Comme dit plus haut, elles remplacent les hommes dans certains emplois jusque-là réservés aux hommes. Le conflit n’est toutefois qu’une parenthèse. En 1918, les gouvernements entendent promouvoir le modèle de la femme au foyer. La lourdeur des pertes humaines plaide en faveur de l’adoption de politiques natalistes. Partout, on restreint le travail féminin comme en France où, en novembre 1918, le ministre Loucheur, offre aux ouvrières un mois de salaire si elles quittent leur emploi avant le 5 décembre. En Allemagne ou en Angleterre, l’activité féminine est également découragée. Le « retour à la normale » ne résiste toutefois pas longtemps aux nécessités économiques. On assiste dans les années 1920 à une progression des taux d’activité féminins alors que se développe le secteur tertiaire.
En politique, la Première Guerre mondiale semble accélérer l’émancipation féminine. Avant 1918, seuls la Finlande (1906), la Norvège (1913) et le Danemark (1915) accordent le droit de vote aux femmes.
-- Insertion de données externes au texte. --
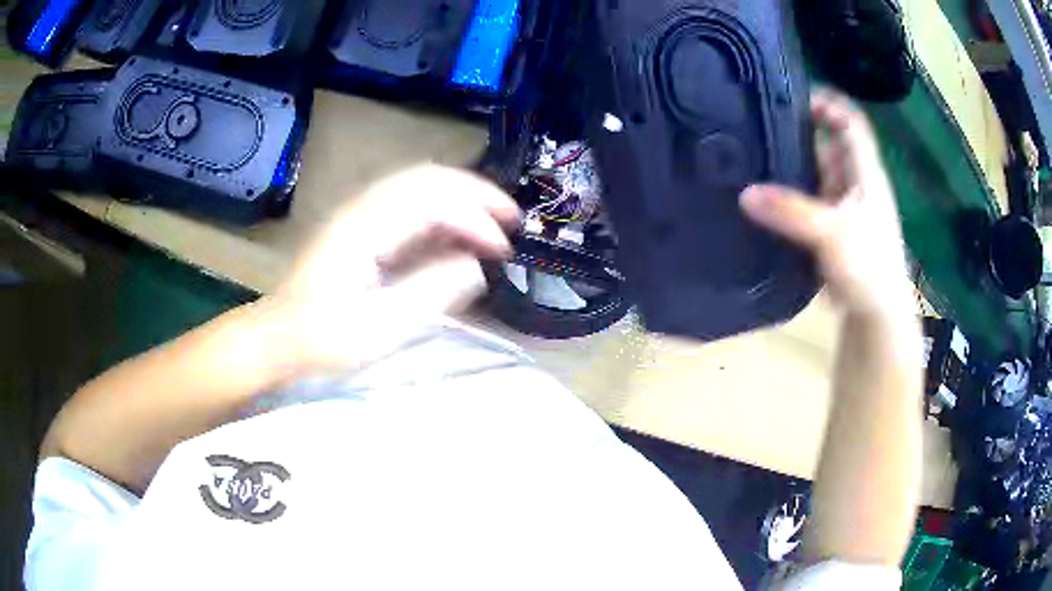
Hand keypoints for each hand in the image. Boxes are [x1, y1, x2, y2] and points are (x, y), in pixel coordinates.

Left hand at [271, 165, 520, 372]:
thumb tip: (475, 266)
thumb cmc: (325, 339)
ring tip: (493, 222)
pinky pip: (409, 206)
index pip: (433, 200)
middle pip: (429, 178)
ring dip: (461, 199)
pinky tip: (457, 236)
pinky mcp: (362, 229)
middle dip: (476, 193)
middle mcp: (364, 209)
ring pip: (420, 187)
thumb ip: (430, 292)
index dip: (475, 217)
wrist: (281, 339)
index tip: (503, 249)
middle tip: (512, 218)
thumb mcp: (380, 327)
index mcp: (366, 227)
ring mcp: (361, 215)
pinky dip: (441, 214)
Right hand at [740, 90, 912, 318]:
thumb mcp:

Après le conflit, elles l’acquièrent en Allemagne (1918), au Royaume-Uni (1918), aux Pays-Bas (1919) et aux Etats-Unis (1919). Reste que cette avancée doit plus aux combats féministes menés au début du XXè siècle qu’au conflit lui-même. Au final, peu de reconnaissance donc. La place des femmes en politique demeure marginale. En France, le droit vote n’est accordé qu’en 1944 !
La Première Guerre mondiale pose les fondations d’un nouvel ordre mondial reposant sur le respect du droit international. Ainsi, en 1919, les traités de paix instituent la Société des Nations, première alliance collective à vocation universelle. Rassemblant à l’origine 48 États, puis 59 en 1934, elle affirme des principes révolutionnaires pour l’époque, tentant d’imposer le multilatéralisme sur des sujets aussi variés que le progrès social et économique, la justice ou encore le respect des droits de l’homme. C’est la réalisation de l’idée kantienne d’une fédération d’États libres. Mais, privée de moyens – les Etats-Unis décident finalement de ne pas y participer-, paralysée par la règle de l’unanimité, la nouvelle organisation se montre incapable de faire face à la montée des tensions dans les années 1930. Aujourd’hui, la SDN est déconsidérée. C’est injuste car elle n’en reste pas moins la première tentative d’organiser politiquement le monde. L’héritage qu’elle laisse est immense ; son successeur, l’ONU, porte encore de nos jours sa marque.
La Première Guerre mondiale pose également les fondations d’un nouvel ordre européen. Elle modifie les frontières du continent mais surtout relance l’idée européenne. À l’origine de ce renouveau, on trouve Richard Coudenhove-Kalergi, un fils de diplomate austro-hongrois qui, en 1922, formule un appel pour la création d’une union pan-européenne. En 1926, le premier Congrès paneuropéen se réunit à Vienne dans le but d’unir les États démocratiques du continent dans une union confédérale. En 1929, un nouveau projet d’union est porté cette fois-ci par Aristide Briand devant la SDN. Certes, ces efforts se solderont tous par des échecs, se heurtant notamment à la montée des tensions dans les années 1930. Mais, voilà, le train est enfin sur les rails. Il faudra attendre la Seconde Guerre mondiale pour qu’il avance et le projet d’union avec lui.